Mikhail, the messenger, comes to the church of Serafimovsky Cemetery and sees Father Vasily waiting for him at the gate. “Are you bringing greetings from the Eyewitness?” he asks, and continues without stopping, – “Work for us, or you will starve to death, you scoundrel!” That was what the KGB officers had told him as they were sending him away from the rich Nicholas Church to his present duty station. They said exactly these same words to Father Mikhail as they were sending him to Velebitsy. While he was at Velebitsy, people were coming to see him from every corner of the world, even from America. Archpriest Vasily did not starve, either. It is not one’s duty station that brings one glory.
Six months later, father Vasily returned the records to the messenger. “Take it back, do not make the matushka worried.” He was right – Matushka Ekaterina was anxious to receive the records back, and she was happy when she got them.
Father Vasily’s other spiritual pupils also experienced his gift of far-sightedness. Natalya, a parishioner, shared a story about her two twins who went to church at first but stopped when they went to grade six saying that they were too tired and busy.

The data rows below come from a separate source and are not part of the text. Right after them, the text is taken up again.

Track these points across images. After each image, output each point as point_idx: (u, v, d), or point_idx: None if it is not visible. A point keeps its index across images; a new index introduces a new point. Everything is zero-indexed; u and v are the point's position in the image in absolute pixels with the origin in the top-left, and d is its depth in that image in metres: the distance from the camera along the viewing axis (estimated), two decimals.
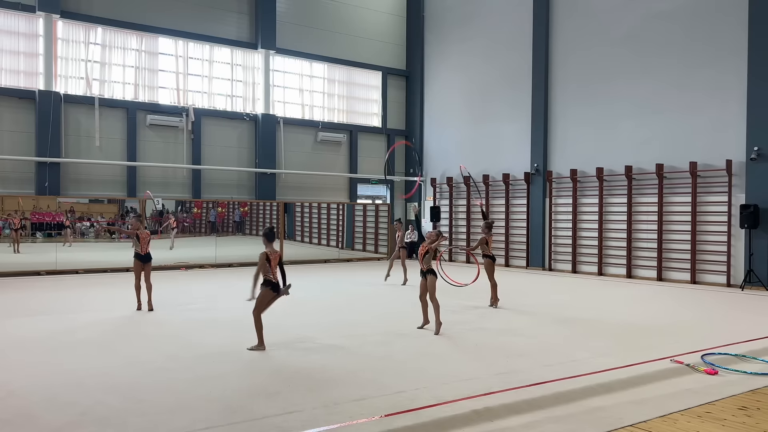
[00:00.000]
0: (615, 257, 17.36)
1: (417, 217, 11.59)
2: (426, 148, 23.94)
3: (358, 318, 10.26)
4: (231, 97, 20.94)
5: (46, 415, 5.23)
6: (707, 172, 15.37)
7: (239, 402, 5.61)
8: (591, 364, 7.02)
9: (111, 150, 18.56)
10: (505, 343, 8.29)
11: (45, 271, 16.36)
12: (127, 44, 19.08)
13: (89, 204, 18.44)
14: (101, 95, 18.49)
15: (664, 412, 5.40)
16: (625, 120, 17.25)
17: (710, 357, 7.32)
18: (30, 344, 7.98)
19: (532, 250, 19.45)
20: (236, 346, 7.83)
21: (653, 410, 5.44)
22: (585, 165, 18.12)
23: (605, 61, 17.80)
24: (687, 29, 16.00)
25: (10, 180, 17.11)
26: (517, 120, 20.22)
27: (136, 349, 7.72)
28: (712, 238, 15.33)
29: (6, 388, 5.94)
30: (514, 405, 5.55)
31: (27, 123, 17.39)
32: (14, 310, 10.81)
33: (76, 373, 6.54)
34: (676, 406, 5.55)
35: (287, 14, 21.77)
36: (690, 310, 11.54)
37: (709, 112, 15.50)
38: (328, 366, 6.95)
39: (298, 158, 22.02)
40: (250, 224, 21.84)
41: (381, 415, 5.24)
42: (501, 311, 10.94)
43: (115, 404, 5.52)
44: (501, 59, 20.91)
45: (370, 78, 23.93)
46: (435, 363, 7.10)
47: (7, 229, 16.85)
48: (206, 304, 11.62)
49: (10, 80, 17.34)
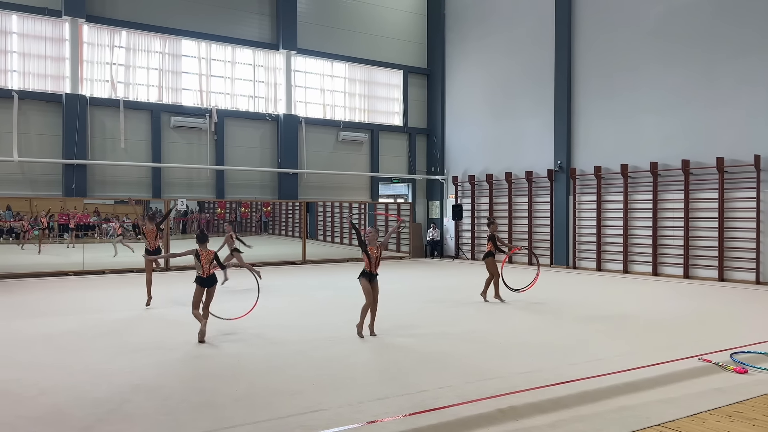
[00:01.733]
0: (640, 255, 17.15)
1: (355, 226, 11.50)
2: (447, 146, 23.87)
3: (380, 317, 10.23)
4: (253, 97, 21.09)
5: (75, 413, 5.31)
6: (735, 168, 15.09)
7: (263, 400, 5.65)
8: (617, 362, 6.93)
9: (136, 151, 18.82)
10: (529, 341, 8.24)
11: (72, 271, 16.64)
12: (150, 47, 19.32)
13: (114, 205, 18.70)
14: (126, 98, 18.74)
15: (692, 411, 5.32)
16: (650, 114, 17.02)
17: (739, 355, 7.18)
18: (59, 343, 8.12)
19: (556, 248, 19.29)
20: (260, 345, 7.88)
21: (681, 410, 5.36)
22: (609, 161, 17.92)
23: (629, 54, 17.58)
24: (713, 20, 15.72)
25: (38, 182, 17.42)
26: (539, 116, 20.07)
27: (162, 347, 7.80)
28: (740, 235, 15.05)
29: (37, 387, 6.06)
30: (540, 404, 5.50)
31: (54, 126, 17.70)
32: (43, 309, 11.01)
33: (104, 371, 6.64)
34: (704, 406, 5.46)
35: (308, 15, 21.86)
36: (718, 308, 11.34)
37: (736, 105, 15.22)
38: (351, 365, 6.97)
39: (319, 158, 22.10)
40: (273, 224, 21.97)
41: (405, 414, 5.24)
42: (525, 310, 10.86)
43: (142, 402, 5.60)
44: (522, 55, 20.76)
45: (391, 77, 23.93)
46: (458, 361, 7.08)
47: (37, 229, 17.18)
48: (228, 304, 11.71)
49: (38, 84, 17.66)
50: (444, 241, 23.71)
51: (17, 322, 9.67)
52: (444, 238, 23.73)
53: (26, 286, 14.32)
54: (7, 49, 17.29)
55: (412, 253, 23.20)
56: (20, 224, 17.40)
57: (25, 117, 17.32)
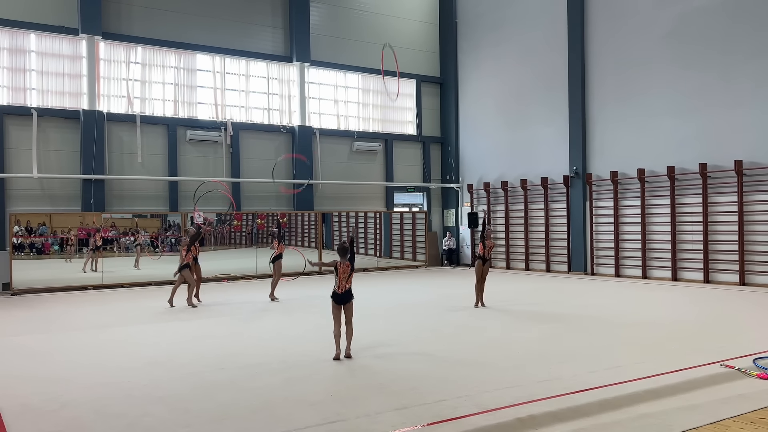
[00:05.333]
0: (659, 260, 16.97)
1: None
2: (462, 154, 23.85)
3: (395, 327, 10.23)
4: (267, 110, 21.24)
5: (96, 427, 5.36)
6: (753, 170, 14.92)
7: (282, 411, 5.65)
8: (637, 369, 6.86)
9: (153, 166, 19.01)
10: (547, 349, 8.18)
11: (92, 285, 16.80)
12: (166, 62, 19.54)
13: (133, 219, 18.87)
14: (142, 113, 18.96)
15: (715, 418, 5.25)
16: (666, 118, 16.89)
17: (762, 361, 7.07)
18: (78, 357, 8.20)
19: (574, 255, 19.15)
20: (276, 356, 7.90)
21: (704, 416, 5.28)
22: (625, 166, 17.79)
23: (643, 59, 17.48)
24: (728, 22, 15.59)
25: (58, 198, 17.65)
26: (554, 123, 20.00)
27: (181, 360, 7.85)
28: (761, 239, 14.85)
29: (59, 400, 6.12)
30: (559, 412, 5.46)
31: (73, 142, 17.94)
32: (63, 323, 11.12)
33: (123, 384, 6.69)
34: (727, 412, 5.38)
35: (320, 27, 22.01)
36: (739, 313, 11.18)
37: (753, 107, 15.06)
38: (367, 375, 6.96)
39: (334, 168, 22.18)
40: (289, 235, 22.04)
41: (423, 424, 5.22)
42: (543, 317, 10.79)
43: (162, 415, 5.63)
44: (536, 62, 20.73)
45: (404, 86, 23.97)
46: (476, 371, 7.04)
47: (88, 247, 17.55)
48: (250, 315, 11.76)
49: (56, 101, 17.93)
50: (460, 249, 23.64)
51: (37, 337, 9.79)
52: (460, 247, 23.66)
53: (46, 300, 14.50)
54: (26, 67, 17.58)
55: (429, 261, 23.15)
56: (91, 240, 17.68)
57: (44, 134, 17.58)
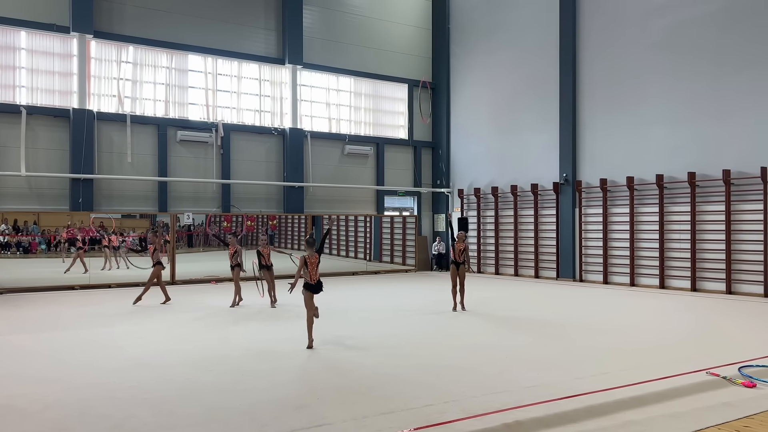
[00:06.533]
0: (647, 267, 17.07)
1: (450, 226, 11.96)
2: (453, 159, 23.90)
3: (383, 331, 10.22)
4: (259, 112, 21.21)
5: (80, 429, 5.31)
6: (741, 180, 15.05)
7: (268, 415, 5.63)
8: (624, 376, 6.89)
9: (143, 166, 18.92)
10: (534, 355, 8.20)
11: (78, 285, 16.68)
12: (157, 62, 19.47)
13: (121, 219, 18.79)
14: (133, 112, 18.87)
15: (700, 426, 5.27)
16: (656, 127, 17.01)
17: (748, 369, 7.12)
18: (63, 357, 8.13)
19: (562, 262, 19.23)
20: (263, 359, 7.87)
21: (689, 424, 5.31)
22: (615, 174, 17.90)
23: (634, 68, 17.60)
24: (718, 34, 15.73)
25: (46, 196, 17.53)
26: (544, 129, 20.08)
27: (166, 361, 7.80)
28: (748, 248, 14.97)
29: (43, 402, 6.06)
30: (545, 418, 5.47)
31: (62, 141, 17.83)
32: (49, 323, 11.03)
33: (108, 385, 6.64)
34: (712, 420, 5.41)
35: (313, 29, 22.02)
36: (726, 321, 11.26)
37: (742, 118, 15.20)
38: (355, 379, 6.94)
39: (325, 171, 22.16)
40: (279, 237, 22.00)
41: (410, 429, 5.21)
42: (530, 323, 10.82)
43: (147, 417, 5.58)
44: (528, 69, 20.83)
45: (397, 91, 24.03)
46: (463, 376, 7.04)
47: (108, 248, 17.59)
48: (238, 317, 11.72)
49: (46, 99, 17.82)
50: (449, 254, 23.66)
51: (23, 337, 9.70)
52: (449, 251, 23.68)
53: (32, 300, 14.37)
54: (15, 64, 17.46)
55: (418, 266, 23.17)
56: (108, 241, 17.69)
57: (33, 132, 17.46)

“I complained to Father Vasily,
Father, when they were little, they went to church. Now they are staying at home sleeping.
‘Do not worry. They will wake up sometime,” he replied confidently.

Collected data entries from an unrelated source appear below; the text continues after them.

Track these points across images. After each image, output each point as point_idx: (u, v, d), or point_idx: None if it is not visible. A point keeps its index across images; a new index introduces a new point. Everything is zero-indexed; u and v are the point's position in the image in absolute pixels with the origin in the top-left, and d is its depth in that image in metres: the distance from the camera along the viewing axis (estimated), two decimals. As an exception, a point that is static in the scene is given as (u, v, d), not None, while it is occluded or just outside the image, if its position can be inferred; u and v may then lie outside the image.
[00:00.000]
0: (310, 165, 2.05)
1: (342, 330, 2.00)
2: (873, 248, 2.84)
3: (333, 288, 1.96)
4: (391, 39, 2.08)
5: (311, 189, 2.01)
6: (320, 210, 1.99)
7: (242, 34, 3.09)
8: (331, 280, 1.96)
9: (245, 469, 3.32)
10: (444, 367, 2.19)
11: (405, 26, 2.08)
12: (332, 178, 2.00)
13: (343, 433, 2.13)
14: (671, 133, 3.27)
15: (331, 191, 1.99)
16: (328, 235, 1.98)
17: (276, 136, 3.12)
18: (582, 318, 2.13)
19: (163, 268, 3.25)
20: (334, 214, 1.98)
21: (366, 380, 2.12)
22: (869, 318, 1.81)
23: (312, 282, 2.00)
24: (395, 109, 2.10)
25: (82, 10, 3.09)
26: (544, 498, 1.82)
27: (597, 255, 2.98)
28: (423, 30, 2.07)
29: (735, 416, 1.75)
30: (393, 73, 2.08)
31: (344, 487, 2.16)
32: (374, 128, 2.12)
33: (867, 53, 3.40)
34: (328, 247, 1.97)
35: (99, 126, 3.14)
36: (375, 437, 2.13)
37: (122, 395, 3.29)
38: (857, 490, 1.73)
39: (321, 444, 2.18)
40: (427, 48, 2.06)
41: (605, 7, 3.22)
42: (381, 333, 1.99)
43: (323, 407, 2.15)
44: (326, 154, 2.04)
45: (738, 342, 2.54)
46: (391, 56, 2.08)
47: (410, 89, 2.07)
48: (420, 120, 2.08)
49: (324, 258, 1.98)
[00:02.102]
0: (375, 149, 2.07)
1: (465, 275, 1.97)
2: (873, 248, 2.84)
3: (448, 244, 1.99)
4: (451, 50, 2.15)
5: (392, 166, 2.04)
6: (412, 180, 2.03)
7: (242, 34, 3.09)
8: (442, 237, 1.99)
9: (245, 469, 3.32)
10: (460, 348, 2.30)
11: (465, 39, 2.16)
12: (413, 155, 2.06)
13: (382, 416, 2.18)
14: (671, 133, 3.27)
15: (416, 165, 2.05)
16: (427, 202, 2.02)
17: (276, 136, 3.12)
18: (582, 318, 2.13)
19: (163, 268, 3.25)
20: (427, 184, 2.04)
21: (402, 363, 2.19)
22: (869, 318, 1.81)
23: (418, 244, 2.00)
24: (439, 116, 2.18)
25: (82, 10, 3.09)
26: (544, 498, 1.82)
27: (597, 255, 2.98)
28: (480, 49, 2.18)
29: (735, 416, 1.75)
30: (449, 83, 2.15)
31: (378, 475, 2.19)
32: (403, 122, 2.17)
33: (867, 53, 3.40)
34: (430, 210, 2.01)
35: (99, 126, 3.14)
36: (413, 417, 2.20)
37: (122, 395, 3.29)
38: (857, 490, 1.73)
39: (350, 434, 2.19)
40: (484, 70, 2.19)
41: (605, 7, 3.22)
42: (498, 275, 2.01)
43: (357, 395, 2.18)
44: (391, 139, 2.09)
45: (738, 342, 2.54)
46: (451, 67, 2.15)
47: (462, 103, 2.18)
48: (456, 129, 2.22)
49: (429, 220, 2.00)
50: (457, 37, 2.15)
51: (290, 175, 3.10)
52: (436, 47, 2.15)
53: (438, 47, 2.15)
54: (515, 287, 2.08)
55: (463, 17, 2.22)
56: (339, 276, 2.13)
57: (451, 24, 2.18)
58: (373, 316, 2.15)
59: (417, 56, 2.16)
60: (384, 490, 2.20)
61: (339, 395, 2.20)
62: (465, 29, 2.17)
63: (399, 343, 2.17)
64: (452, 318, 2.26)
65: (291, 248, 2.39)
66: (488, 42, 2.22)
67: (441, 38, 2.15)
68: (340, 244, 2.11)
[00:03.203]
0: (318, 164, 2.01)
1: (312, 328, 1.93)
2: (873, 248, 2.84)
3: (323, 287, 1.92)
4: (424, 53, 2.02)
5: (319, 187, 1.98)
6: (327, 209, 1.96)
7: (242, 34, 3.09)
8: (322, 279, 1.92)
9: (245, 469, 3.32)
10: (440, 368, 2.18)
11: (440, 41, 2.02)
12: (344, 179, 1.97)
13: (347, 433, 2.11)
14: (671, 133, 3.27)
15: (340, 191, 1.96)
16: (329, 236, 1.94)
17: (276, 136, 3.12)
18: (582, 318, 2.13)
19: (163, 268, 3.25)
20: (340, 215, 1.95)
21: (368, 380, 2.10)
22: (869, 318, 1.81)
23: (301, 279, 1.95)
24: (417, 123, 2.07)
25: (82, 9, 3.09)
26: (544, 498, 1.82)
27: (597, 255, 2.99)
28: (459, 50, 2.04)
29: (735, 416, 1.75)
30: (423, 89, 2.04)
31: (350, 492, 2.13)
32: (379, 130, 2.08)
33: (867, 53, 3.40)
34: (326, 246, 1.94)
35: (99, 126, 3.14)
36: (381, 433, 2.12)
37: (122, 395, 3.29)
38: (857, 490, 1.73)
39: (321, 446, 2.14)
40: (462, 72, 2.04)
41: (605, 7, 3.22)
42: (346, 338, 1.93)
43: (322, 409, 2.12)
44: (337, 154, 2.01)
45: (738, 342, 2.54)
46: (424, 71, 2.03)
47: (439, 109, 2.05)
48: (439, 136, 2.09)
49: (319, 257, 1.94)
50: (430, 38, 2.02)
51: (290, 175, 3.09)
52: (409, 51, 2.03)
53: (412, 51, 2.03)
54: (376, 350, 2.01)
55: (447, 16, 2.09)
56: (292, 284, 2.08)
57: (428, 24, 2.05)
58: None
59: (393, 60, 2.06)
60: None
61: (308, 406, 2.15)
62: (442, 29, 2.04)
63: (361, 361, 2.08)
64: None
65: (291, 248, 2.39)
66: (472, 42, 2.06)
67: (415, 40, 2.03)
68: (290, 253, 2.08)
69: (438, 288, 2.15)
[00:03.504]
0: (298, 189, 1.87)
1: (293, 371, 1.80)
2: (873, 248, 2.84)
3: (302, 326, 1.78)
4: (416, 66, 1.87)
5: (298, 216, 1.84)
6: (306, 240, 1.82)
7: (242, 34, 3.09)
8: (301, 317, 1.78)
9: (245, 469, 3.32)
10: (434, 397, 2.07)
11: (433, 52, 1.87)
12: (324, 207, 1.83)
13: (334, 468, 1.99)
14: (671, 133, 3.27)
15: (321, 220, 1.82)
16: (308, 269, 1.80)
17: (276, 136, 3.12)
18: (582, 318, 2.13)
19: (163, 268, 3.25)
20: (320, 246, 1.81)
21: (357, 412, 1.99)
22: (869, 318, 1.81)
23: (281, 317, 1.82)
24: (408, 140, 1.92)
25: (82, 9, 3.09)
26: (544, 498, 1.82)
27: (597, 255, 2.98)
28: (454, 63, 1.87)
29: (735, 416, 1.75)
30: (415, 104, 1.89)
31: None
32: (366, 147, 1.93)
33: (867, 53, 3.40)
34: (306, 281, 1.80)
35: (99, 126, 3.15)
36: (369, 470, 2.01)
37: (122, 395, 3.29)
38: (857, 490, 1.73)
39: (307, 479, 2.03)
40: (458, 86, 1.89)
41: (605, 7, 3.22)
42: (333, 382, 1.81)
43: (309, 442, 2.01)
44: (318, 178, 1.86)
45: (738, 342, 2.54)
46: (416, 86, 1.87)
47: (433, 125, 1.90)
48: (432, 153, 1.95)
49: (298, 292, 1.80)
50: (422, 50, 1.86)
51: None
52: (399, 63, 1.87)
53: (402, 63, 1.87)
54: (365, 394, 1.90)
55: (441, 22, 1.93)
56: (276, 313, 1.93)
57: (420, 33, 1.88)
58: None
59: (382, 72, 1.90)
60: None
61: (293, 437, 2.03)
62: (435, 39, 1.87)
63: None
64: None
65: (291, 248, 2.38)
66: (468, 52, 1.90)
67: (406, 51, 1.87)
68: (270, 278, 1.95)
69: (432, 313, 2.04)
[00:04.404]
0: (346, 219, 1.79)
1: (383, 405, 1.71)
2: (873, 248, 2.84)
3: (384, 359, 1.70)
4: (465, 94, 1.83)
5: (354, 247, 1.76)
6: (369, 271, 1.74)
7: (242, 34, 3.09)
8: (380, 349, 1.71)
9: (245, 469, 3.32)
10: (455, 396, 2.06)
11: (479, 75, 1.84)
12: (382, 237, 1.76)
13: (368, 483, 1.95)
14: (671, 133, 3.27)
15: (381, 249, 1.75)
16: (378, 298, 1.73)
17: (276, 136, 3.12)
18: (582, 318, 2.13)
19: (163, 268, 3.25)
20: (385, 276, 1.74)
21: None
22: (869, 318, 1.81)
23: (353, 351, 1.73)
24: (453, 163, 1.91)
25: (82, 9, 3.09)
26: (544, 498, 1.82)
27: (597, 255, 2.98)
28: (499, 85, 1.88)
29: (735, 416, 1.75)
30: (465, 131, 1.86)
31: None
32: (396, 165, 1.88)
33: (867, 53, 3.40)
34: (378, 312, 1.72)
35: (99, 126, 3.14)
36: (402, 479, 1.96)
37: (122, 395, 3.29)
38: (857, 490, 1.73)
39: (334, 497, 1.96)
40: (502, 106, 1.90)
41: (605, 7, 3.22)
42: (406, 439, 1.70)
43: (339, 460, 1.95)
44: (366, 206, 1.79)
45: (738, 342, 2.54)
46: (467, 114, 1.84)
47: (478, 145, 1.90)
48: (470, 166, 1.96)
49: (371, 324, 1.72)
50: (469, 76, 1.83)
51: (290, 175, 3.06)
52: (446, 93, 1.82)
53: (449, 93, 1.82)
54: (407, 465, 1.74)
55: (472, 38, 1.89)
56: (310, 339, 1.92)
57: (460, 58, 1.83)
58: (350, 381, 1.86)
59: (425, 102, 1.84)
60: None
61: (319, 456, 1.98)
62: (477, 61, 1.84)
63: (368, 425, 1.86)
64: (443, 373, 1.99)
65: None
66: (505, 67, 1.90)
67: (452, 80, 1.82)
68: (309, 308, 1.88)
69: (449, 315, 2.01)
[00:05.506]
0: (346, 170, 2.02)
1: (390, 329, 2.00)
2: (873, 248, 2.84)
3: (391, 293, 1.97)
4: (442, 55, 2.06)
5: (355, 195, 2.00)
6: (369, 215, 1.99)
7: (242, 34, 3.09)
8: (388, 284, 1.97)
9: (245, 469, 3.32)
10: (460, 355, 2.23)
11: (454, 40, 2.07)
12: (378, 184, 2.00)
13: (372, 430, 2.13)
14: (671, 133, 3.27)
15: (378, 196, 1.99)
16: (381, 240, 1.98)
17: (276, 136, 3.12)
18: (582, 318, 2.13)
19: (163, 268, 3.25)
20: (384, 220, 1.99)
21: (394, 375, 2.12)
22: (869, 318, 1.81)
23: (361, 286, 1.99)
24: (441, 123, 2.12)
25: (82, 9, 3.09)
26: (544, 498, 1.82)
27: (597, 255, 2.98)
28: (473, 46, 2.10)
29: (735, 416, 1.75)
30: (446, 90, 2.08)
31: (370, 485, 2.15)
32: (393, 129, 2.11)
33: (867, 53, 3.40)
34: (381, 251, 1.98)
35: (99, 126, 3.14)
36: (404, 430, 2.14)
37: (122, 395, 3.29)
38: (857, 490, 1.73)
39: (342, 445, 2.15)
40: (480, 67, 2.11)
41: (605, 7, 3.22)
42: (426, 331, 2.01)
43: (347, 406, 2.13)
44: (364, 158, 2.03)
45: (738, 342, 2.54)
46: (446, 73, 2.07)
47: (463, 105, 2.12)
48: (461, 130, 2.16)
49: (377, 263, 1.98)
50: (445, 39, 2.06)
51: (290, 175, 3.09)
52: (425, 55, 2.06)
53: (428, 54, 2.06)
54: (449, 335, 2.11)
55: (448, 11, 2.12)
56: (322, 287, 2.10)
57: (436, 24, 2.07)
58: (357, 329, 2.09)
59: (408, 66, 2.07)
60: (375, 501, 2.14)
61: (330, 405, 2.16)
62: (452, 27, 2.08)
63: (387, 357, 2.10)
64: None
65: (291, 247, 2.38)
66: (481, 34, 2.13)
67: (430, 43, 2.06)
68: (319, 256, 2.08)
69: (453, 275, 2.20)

Time was passing, but little was changing. I approached father Vasily again.
‘Father, I do not know what to do! The children have been going without communion for eighteen months!’

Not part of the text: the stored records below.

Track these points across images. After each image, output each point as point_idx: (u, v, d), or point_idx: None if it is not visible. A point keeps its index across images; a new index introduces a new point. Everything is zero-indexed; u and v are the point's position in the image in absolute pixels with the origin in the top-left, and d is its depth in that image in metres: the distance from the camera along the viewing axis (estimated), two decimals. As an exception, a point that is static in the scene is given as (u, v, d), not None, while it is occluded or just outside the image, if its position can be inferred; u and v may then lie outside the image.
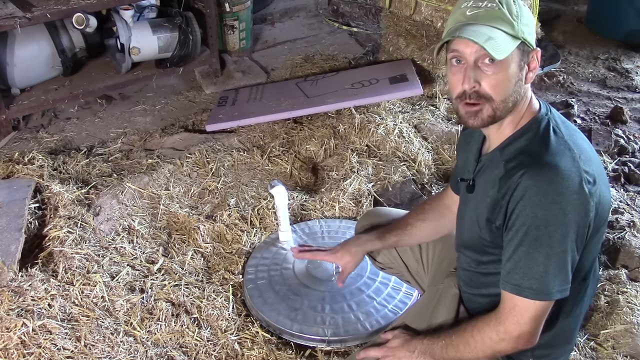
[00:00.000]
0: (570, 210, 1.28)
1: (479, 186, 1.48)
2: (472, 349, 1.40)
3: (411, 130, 2.94)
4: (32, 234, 2.31)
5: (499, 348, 1.37)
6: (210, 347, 1.89)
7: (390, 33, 3.69)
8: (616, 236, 2.32)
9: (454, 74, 1.37)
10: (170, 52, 3.40)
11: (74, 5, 2.99)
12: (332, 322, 1.95)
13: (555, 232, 1.28)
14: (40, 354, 1.82)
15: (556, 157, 1.31)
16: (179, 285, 2.11)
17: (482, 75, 1.32)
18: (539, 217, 1.28)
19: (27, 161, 2.76)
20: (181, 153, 2.87)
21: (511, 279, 1.33)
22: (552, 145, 1.33)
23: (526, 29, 1.34)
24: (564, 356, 1.55)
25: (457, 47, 1.33)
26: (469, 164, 1.55)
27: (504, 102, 1.35)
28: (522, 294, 1.32)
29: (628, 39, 4.03)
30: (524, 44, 1.34)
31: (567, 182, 1.27)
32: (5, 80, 3.13)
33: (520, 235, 1.31)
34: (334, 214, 2.49)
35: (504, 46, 1.30)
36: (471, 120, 1.37)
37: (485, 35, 1.28)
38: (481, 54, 1.31)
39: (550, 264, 1.30)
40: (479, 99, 1.34)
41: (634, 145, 3.01)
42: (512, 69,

‘Do not worry. They will wake up.’
‘But when will that happen?’
‘Wait another year,’ said Father Vasily, brusquely.
I felt reassured but also quite upset. I worried that they might go within God’s protection for another year at their vulnerable age.
As if reading my thoughts, Father Vasily added smilingly.
‘Half a year.”
Inspired, I continued to go to church alone. One Saturday night as I was reading the prayer rule for the Communion one of my sons asked somewhat hesitantly,
“What if I went to church with you tomorrow?”
“Good idea,” I replied. But I was still hedging my bets. “He may promise many things tonight, but come tomorrow morning and he will stay in bed,” I thought.
The next morning my son woke up effortlessly in time for the early liturgy and went to church with me. It was exactly six months from our last conversation with father Vasily.
Sometime later, my second son also announced that he was going. As all three of us were waiting to approach the cup I remembered that it had been another six months since my first son began to go to church again.
Father Vasily’s far-sightedness benefited many other people in many different situations.
Vyacheslav Rymsha, a composer and conductor of an amateur choir of Serafimovsky Church recalls how Father Vasily gave him his blessing to travel to Optina and visit his parents in Bolkhov on his way back.
A year later, Vyacheslav wanted to repeat the trip. As I was packing my bags for my visit to Optina, Father Vasily told me where to find a hotel in Bolkhov. I said, “Father, I will not need a hotel in Bolkhov, I will come in the morning and leave in the evening. I arrived in Bolkhov and went to book the return ticket for the bus to Belev. As I approached the ticket office window, the lady informed me that there was no evening bus because it had broken down, Then I remembered Father Vasily’s directions to the hotel where I spent the night.
Father Vasily always objected when people called him an elder. “I am not an elder, I am just an experienced priest,” he said.
He often advised people against searching for miracles and spirit-bearing elders. In his opinion, doing so would not result in any progress in spiritual life.
We have reported only a few examples of wondrous moments in the lives of Father Vasily and his spiritual pupils. Father Vasily possessed the gift of healing love for others. Visitors to Father Vasily will always remember the time spent with him as moments of spiritual renewal and healing and a gift from God.